Dear Sir, - Having noticed an article in the December number headed "More about Boilers" I wish to state a few facts in reply. Having seen the boiler manufactured by Messrs. Weathered and Cherevoy in successful operation, and giving great satisfaction, in the extensive orchard-houses of the Hon. W. B. Lawrence, Newport, Rhode Island, and being on friendly and intimate terms with James H. Park, I will state that I called upon Mr. Park at his green-house, in the latter part of January last, and in conversation with him in relation to his heating apparatus, he stated to me it had given him perfect satisfaction; that it heated his houses well with a comparatively small amount of fuel; and in his opinion was the best heating apparatus in use. He recommended it so strongly that I advised my employer to have one of Weathered & Cherevoy's boilers put in his forcing-house, which is one hundred feet long by fourteen feet wide. After it was put in it gave us great satisfaction; so much so, that we made a second contract with them to put one in a green-house forty-two feet in length and twenty feet wide, and a propagating house twenty feet by eleven feet. This has also given good satisfaction.
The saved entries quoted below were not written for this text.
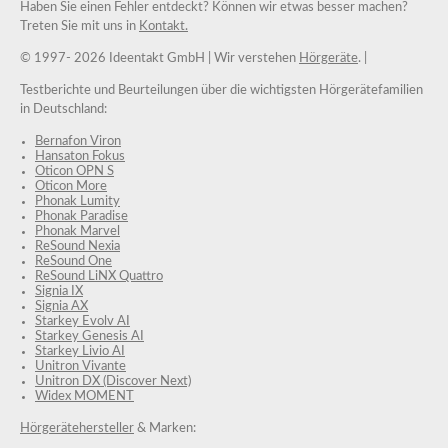
Haben Sie einen Fehler entdeckt? Können wir etwas besser machen?
Treten Sie mit uns in
Kontakt.
© 1997-
2026 Ideentakt GmbH
| Wir verstehen
Hörgeräte
. |
Testberichte und Beurteilungen über die wichtigsten Hörgerätefamilien
in Deutschland:
Bernafon Viron
Hansaton Fokus
Oticon OPN S
Oticon More
Phonak Lumity
Phonak Paradise
Phonak Marvel
ReSound Nexia
ReSound One
ReSound LiNX Quattro
Signia IX
Signia AX
Starkey Evolv AI
Starkey Genesis AI
Starkey Livio AI
Unitron Vivante
Unitron DX (Discover Next)
Widex MOMENT
Hörgerätehersteller
& Marken:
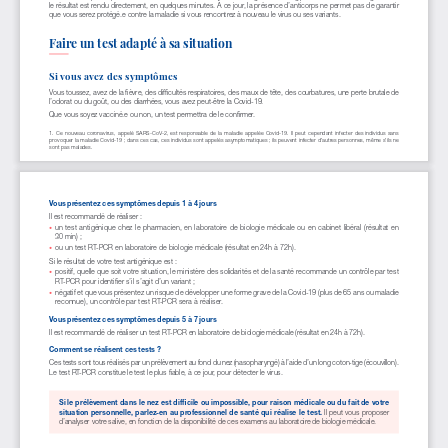
le résultat est rendu directement, en quelques minutes. À ce jour, la présence d’anticorps ne permet pas de garantir 
que vous serez protégé.e contre la maladie si vous rencontrez à nouveau le virus ou ses variants.
Faire un test adapté à sa situation
Si vous avez des symptômes 
Vous toussez, avez de la fièvre, des difficultés respiratoires, des maux de tête, des courbatures, une perte brutale de 
l’odorat ou du goût, ou des diarrhées, vous avez peut-être la Covid-19.
Que vous soyez vacciné.e ou non, un test permettra de le confirmer.
1.  Ce  nouveau  coronavirus,  appelé  SARS-CoV-2,  est  responsable  de  la  maladie  appelée  Covid-19.  Il  peut  cependant  infecter  des  individus  sans  
provoquer la maladie Covid-19 ; dans ces cas, ces individus sont appelés asymptomatiques ; ils peuvent infecter d’autres personnes, même s’ils ne 
sont pas malades.
Vous présentez ces symptômes depuis 1 à 4 jours 
Il est recommandé de réaliser :
un  test  antigénique  chez  le  pharmacien,  en  laboratoire  de  biologie  médicale  ou  en  cabinet  libéral  (résultat  en                
• 
30 min) ;
ou un test RT-PCR en laboratoire de biologie médicale (résultat en 24h à 72h).
• 
Si le résultat de votre test antigénique est :
positif, quelle que soit votre situation, le ministère des solidarités et de la santé recommande un contrôle par test 
• 
RT-PCR pour identifier s’il s’agit d’un variant ; 
négatif et que vous présentez un risque de développer une forme grave de la Covid-19 (plus de 65 ans ou maladie 
• 
reconnue), un contrôle par test RT-PCR sera à réaliser.
Vous présentez ces symptômes depuis 5 à 7 jours 
Il est recommandé de réaliser un test RT-PCR en laboratoire de biologie médicale (résultat en 24h à 72h).
Comment se réalisent ces tests ?
Ces tests sont tous réalisés par un prélèvement au fond du nez (nasopharyngé) à l’aide d’un long coton-tige (écouvillon). 
Le test RT-PCR constitue le test le plus fiable, à ce jour, pour détecter le virus.
Si le prélèvement dans le nez est difficile ou impossible, pour raison médicale ou du fait de votre 
situation personnelle, parlez-en au professionnel de santé qui réalise le test. 
Il peut vous proposer 
d’analyser votre salive, en fonction de la disponibilité de ces examens au laboratoire de biologie médicale.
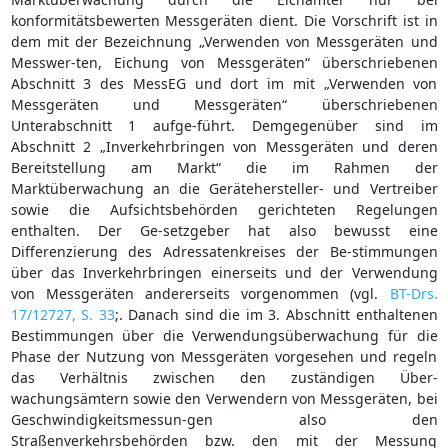
konformitätsbewerten Messgeräten dient. Die Vorschrift ist in
dem mit der Bezeichnung „Verwenden von Messgeräten und
Messwer-ten, Eichung von Messgeräten“ überschriebenen
Abschnitt 3 des MessEG und dort im mit „Verwenden von
Messgeräten und Messgeräten“ überschriebenen
Unterabschnitt 1 aufge-führt. Demgegenüber sind im
Abschnitt 2 „Inverkehrbringen von Messgeräten und deren
Bereitstellung am Markt“ die im Rahmen der
Marktüberwachung an die Gerätehersteller- und Vertreiber
sowie die Aufsichtsbehörden gerichteten Regelungen
enthalten. Der Ge-setzgeber hat also bewusst eine
Differenzierung des Adressatenkreises der Be-stimmungen
über das Inverkehrbringen einerseits und der Verwendung
von Messgeräten andererseits vorgenommen (vgl.
BT-Drs.
17/12727, S. 33
;. Danach sind die im 3. Abschnitt enthaltenen
Bestimmungen über die Verwendungsüberwachung für die
Phase der Nutzung von Messgeräten vorgesehen und regeln
das Verhältnis zwischen den zuständigen Über-
wachungsämtern sowie den Verwendern von Messgeräten, bei
Geschwindigkeitsmessun-gen also den
Straßenverkehrsbehörden bzw. den mit der Messung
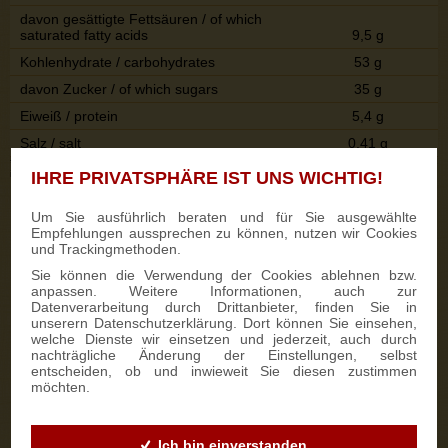
davon gesättigte Fettsäuren / of which
saturated fatty acids
9,5 g
Kohlenhydrate / carbohydrates
53 g
davon Zucker / of which sugars
35 g
Eiweiß / protein
5,4 g
Salz / salt
0,41 g
* Referenzmenge für einen durchschnittlichen Erwachsenen (8400 kj/ 2000 kcal)./ Reference
intake of an average adult (8400 kj/ 2000 kcal).
IHRE PRIVATSPHÄRE IST UNS WICHTIG!
Um Sie ausführlich beraten und für Sie ausgewählte
Empfehlungen aussprechen zu können, nutzen wir Cookies
und Trackingmethoden.
Sie können die Verwendung der Cookies ablehnen bzw.
anpassen. Weitere Informationen, auch zur
Datenverarbeitung durch Drittanbieter, finden Sie in
unserern Datenschutzerklärung. Dort können Sie einsehen,
welche Dienste wir einsetzen und jederzeit, auch durch
nachträgliche Änderung der Einstellungen, selbst
entscheiden, ob und inwieweit Sie diesen zustimmen
möchten.
Ich bin einverstanden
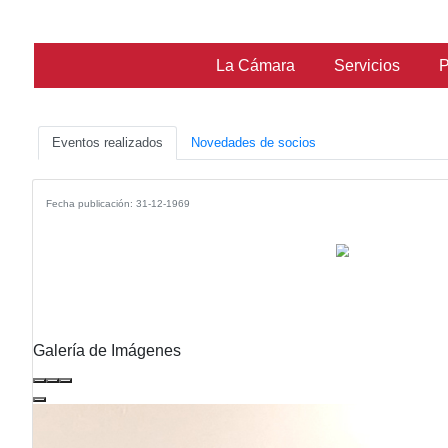
La Cámara
Ser
Eventos realizados
Novedades de socios
Fecha publicación: 31-12-1969
Galería de Imágenes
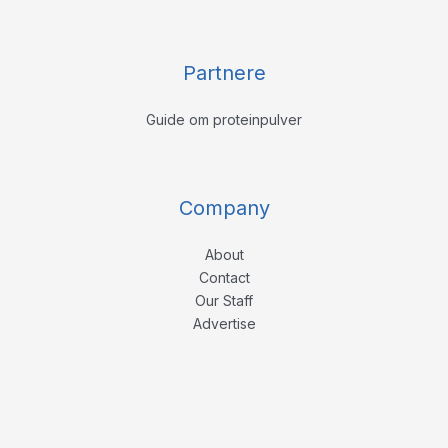
Partnere
Guide om proteinpulver
Company
About
Contact
Our Staff
Advertise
There are also ten other boilers of Weathered & Cherevoy's manufacture, within a few miles of where I am employed, and so far as I can learn, in conversation with the gardeners who have them in charge, they are perfectly satisfied with them. As the article in question appears to have been written for the purpose of injuring the well-earned reputation of Messrs. Weathered & Cherevoy, I am constrained to differ with Mr. Park, and add my testimony in favor of these gentlemen, being a friend of truth and fair play.

I am yours respectfully, Mark Wightman, Gardener to Alfred Wagstaff, M. D., Babylon, L. I.

[There is a mistake somewhere in relation to this matter. Mr. Park spoke so confidently that we supposed our correspondent "B." must have referred to some other party. Since he volunteered an impeachment, we must in fairness make room for a response. - Ed].

How To The Editor Or The Horticulturist #1

Dear Sir, - In noticing, at your request, Mr. Park's production in December No. of the Horticulturist, I do not think it necessary to state whether Mr. Park is, or is not, the "very skillful gardener1' referred to in my communication on page 338 of Horticulturist of July last Mr. Park says he is the man; but he insists that my statement does not answer the description of his house; nor the quantity of coal he used; nor the power of his heating apparatus; nor the temperature he kept up; nor the labor and care he found necessary to bestow on the whole concern; therefore, on his own showing, he is not the very skillful gardener I refer to. But this I will say; I will prove to a jury by living witnesses all I said on the subject, and if Mr. Park persists in denying it, he only shows his desire to impugn the honest truth.

The person I referred to, among other things, told me he did not use more than eight tons of coal in a No. 4 boiler. Mr. Park says he had "three other fires," meaning four altogether, which would be about four tons-to each fire; if that be all the coal he burned in his heating apparatus, for the time stated, it is not very surprising that he could not raise the temperature of his house to a white heat; his closeness is closer than I thought it was.

I have in use a heating apparatus made by Weathered & Cberevoy, consisting of a No. 5 boiler, attached to nine hundred and thirty-seven feet of three-inch pipe; it burns a ton of coal a week, and I am willing to supply it at that rate until spring appears; but it heats a range of four houses, two hundred feet in length, of an L shape, with the boiler in the angle, and so arranged by cut-offs that I can heat one, or the entire range, at any time; and this is sufficient to satisfy me of the efficiency of any heating apparatus manufactured by Weathered & Cherevoy.

But there is a well-known fact affecting Mr. Park's ability to manage a hot-water apparatus, which, in justice to the party he maligns, ought to be told, and it is this:. In December, 1859, Mr. Park went from home, and left "my man" in charge of his heating apparatus; and on his return he found the pipes quite cold and the boiler red-hot; and instead of letting down the fire, he quickly filled the boiler with cold water, and the boiler burst, and could not help it. This fact proves three things: first, Mr. Park is not a "very skillful gardener;" second, he does not know how to use a hot-water apparatus; third, not knowing how to use it, he can not obtain its best result B., of Brooklyn.

[We erased the concluding paragraph of the above after the matter was in type, deeming it somewhat out of place, except over the full name of " B." It seems strange to us that Mr. Park should have made the statement he did, without some reason for it All the public want to know are the facts connected with the working of the boilers, divested of all personal considerations whatever. - Ed].